The chromalveolate hypothesis proposes that four chlorophyll‑c plastid lineages share a single red‑algal ancestor acquired via secondary endosymbiosis, yet existing molecular phylogenies have neither confirmed nor refuted this model. The study aims to test this hypothesis by developing a phylogenomic approach that evaluates signal strength across plastid, mitochondrial, and nuclear genomes. The authors compare the phylogenetic signal from plastid, mitochondrial, and nuclear gene sets, expecting comparable support for monophyly if a single ancestor existed.

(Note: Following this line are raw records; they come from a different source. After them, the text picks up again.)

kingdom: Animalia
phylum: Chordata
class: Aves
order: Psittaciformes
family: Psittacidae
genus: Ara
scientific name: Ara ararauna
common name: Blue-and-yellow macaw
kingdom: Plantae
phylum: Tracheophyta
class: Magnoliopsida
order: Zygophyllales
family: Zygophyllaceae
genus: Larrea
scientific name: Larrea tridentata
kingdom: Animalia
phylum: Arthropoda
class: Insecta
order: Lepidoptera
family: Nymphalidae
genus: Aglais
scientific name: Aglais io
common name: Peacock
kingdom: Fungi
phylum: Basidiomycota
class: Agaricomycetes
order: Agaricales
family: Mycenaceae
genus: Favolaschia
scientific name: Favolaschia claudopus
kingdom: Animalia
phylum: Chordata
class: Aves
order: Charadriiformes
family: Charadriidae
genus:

The analysis shows statistically divergent support among the three compartments, refuting the chromalveolate hypothesis and supporting a model of multiple higher‑order eukaryote–eukaryote endosymbioses.

Abstract

According to the chromalveolate hypothesis (Cavalier-Smith T. 1999. Principles of protein and lipid targeting in secondary symbiogenesis: euglenoid, dinoflagellate, and sporozoan plastid origins and the eukaryote family tree. J Eukaryot Microbiol 46:347–366), the four eukaryotic groups with chlorophyll c–containing plastids originate from a single photosynthetic ancestor, which acquired its plastids by secondary endosymbiosis with a red alga. So far, molecular phylogenies have failed to either support or disprove this view. Here, we devise a phylogenomic falsification of the chromalveolate hypothesis that estimates signal strength across the three genomic compartments: If the four chlorophyll c–containing lineages indeed derive from a single photosynthetic ancestor, then similar amounts of plastid, mitochondrial, and nuclear sequences should allow to recover their monophyly. Our results refute this prediction, with statistical support levels too different to be explained by evolutionary rate variation, phylogenetic artifacts, or endosymbiotic gene transfer. Therefore, we reject the chromalveolate hypothesis as falsified in favor of more complex evolutionary scenarios involving multiple higher order eukaryote–eukaryote endosymbioses.